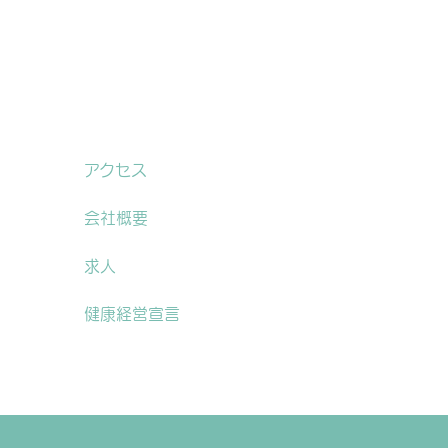
アクセス
会社概要
求人
健康経営宣言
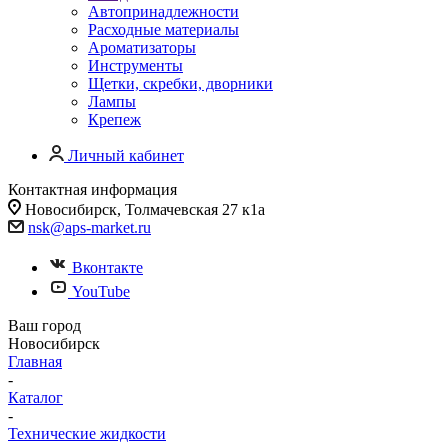
Автопринадлежности
Расходные материалы
Ароматизаторы
Инструменты
Щетки, скребки, дворники
Лампы
Крепеж
Личный кабинет
Контактная информация
Новосибирск, Толмачевская 27 к1а
nsk@aps-market.ru
Вконтакте
YouTube
Ваш город
Новосибирск
Главная
-
Каталог
-
Технические жидкости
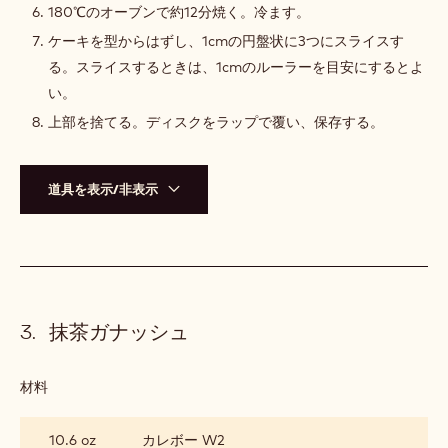
180℃のオーブンで約12分焼く。冷ます。
ケーキを型からはずし、1cmの円盤状に3つにスライスす
る。スライスするときは、1cmのルーラーを目安にするとよ
い。
上部を捨てる。ディスクをラップで覆い、保存する。
道具を表示/非表示
抹茶ガナッシュ
材料
:
抹
茶
10.6 oz
カレボー W2
ガ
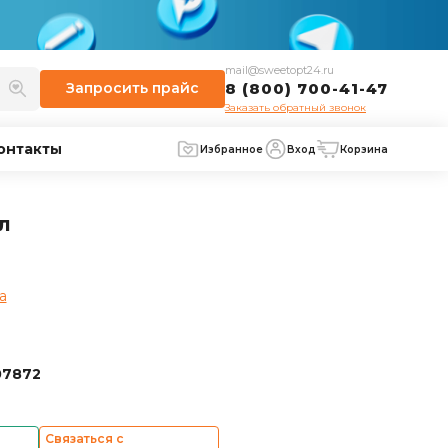
mail@sweetopt24.ru
Запросить
прайс
8 (800) 700-41-47
Заказать обратный звонок
онтакты
Избранное
Вход
Корзина
л
а
07872
Связаться с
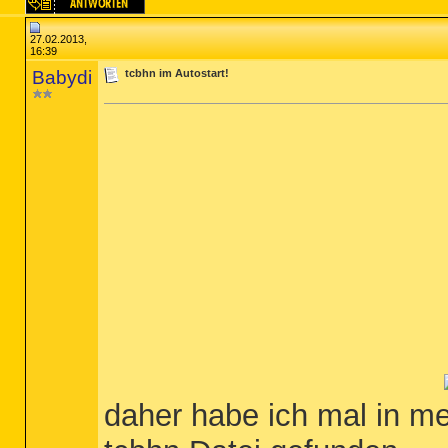
27.02.2013,
16:39
Babydi
tcbhn im Autostart!
daher habe ich mal in me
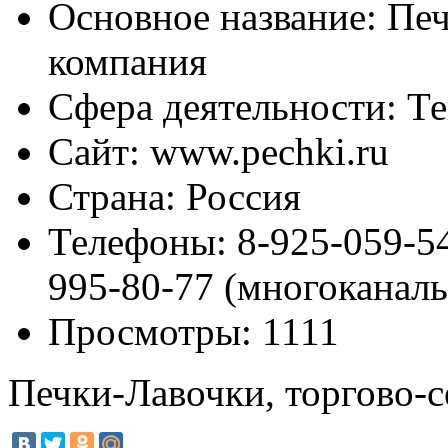
Основное название:
Печ
компания
Сфера деятельности:
Те
Сайт:
www.pechki.ru
Страна:
Россия
Телефоны:
8-925-059-54
995-80-77 (многоканаль
Просмотры:
1111
Печки-Лавочки, торгово-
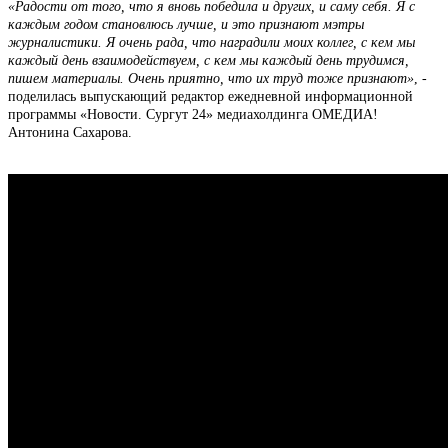
«Радости от того, что я вновь победила и других, и саму себя. Я с
каждым годом становлюсь лучше, и это признают мэтры
журналистики. Я очень рада, что наградили моих коллег, с кем мы
каждый день взаимодействуем, с кем мы каждый день трудимся,
пишем материалы. Очень приятно, что их труд тоже признают»
, -
поделилась выпускающий редактор ежедневной информационной
программы «Новости. Сургут 24» медиахолдинга ОМЕДИА!
Антонина Сахарова.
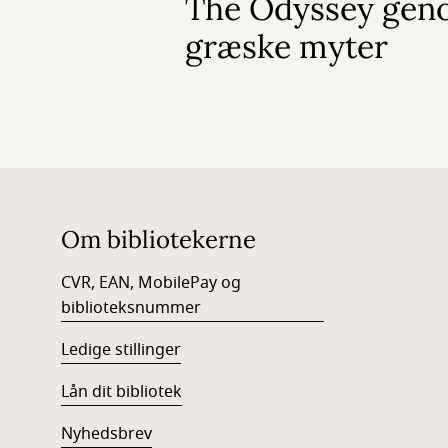
The Odyssey geno
græske myter
Om bibliotekerne
CVR, EAN, MobilePay og
biblioteksnummer
Ledige stillinger
Lån dit bibliotek
Nyhedsbrev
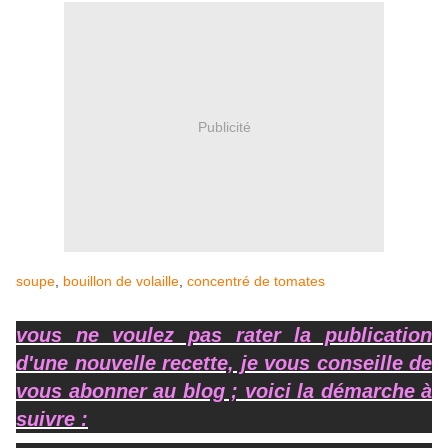
Publicité
soupe
,
bouillon de volaille
,
concentré de tomates
vous ne voulez pas rater la publication
d'une nouvelle recette, je vous conseille de
vous abonner au blog ; voici la démarche à
suivre :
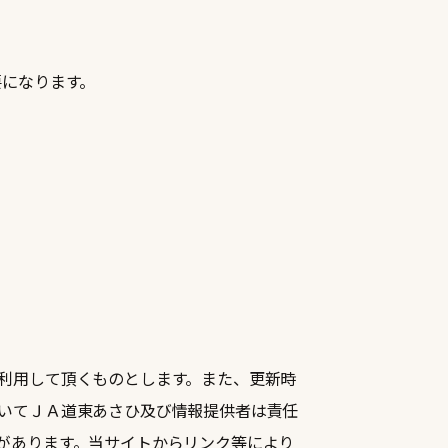
必要になります。
利用して頂くものとします。また、更新時
いてＪＡ道東あさひ及び情報提供者は責任
があります。当サイトからリンク等により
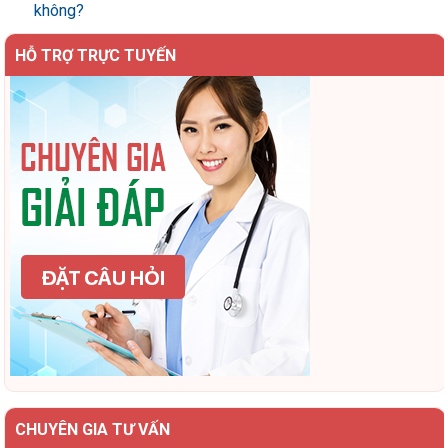
không?
HỖ TRỢ TRỰC TUYẾN
CHUYÊN GIA TƯ VẤN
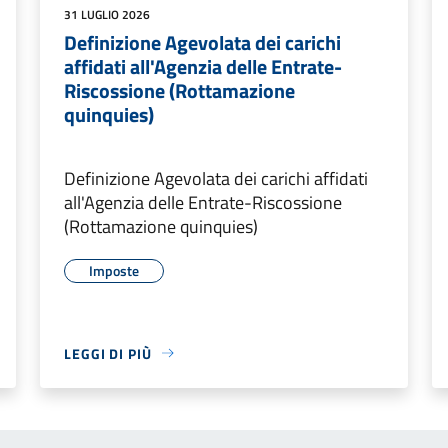
31 LUGLIO 2026
Definizione Agevolata dei carichi
affidati all'Agenzia delle Entrate-
Riscossione (Rottamazione
quinquies)
Definizione Agevolata dei carichi affidati
all'Agenzia delle Entrate-Riscossione
(Rottamazione quinquies)
Imposte
LEGGI DI PIÙ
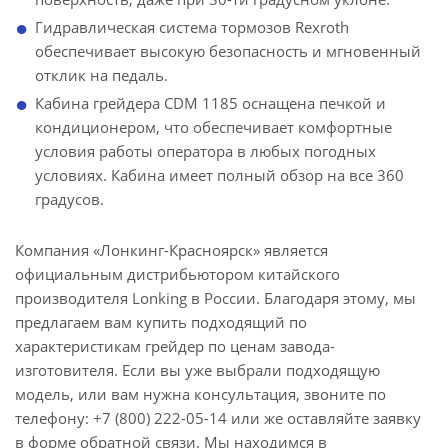
Гидравлическая система тормозов Rexroth
обеспечивает высокую безопасность и мгновенный
отклик на педаль.
Кабина грейдера CDM 1185 оснащена печкой и
кондиционером, что обеспечивает комфортные
условия работы оператора в любых погодных
условиях. Кабина имеет полный обзор на все 360
градусов.
Компания «Лонкинг-Красноярск» является
официальным дистрибьютором китайского
производителя Lonking в России. Благодаря этому, мы
предлагаем вам купить подходящий по
характеристикам грейдер по ценам завода-
изготовителя. Если вы уже выбрали подходящую
модель, или вам нужна консультация, звоните по
телефону: +7 (800) 222-05-14 или же оставляйте заявку
в форме обратной связи. Мы находимся в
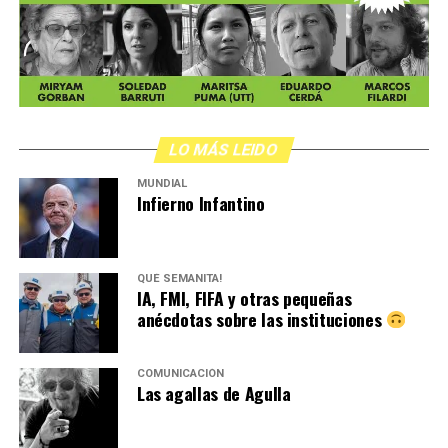
LO MÁS LEIDO
MUNDIAL
Infierno Infantino
QUÉ SEMANITA!
IA, FMI, FIFA y otras pequeñas
anécdotas sobre las instituciones
COMUNICACIÓN
Las agallas de Agulla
__________
• WHAT NEEDS TO BE DONE
Please find each line in the listing above that contains the word "vous" and copy it out. Only matches with the same capitalization count.

• WRITTEN ANSWER
vous ne voulez pas rater la publication
d'une nouvelle recette, je vous conseille de
vous abonner au blog ; voici la démarche à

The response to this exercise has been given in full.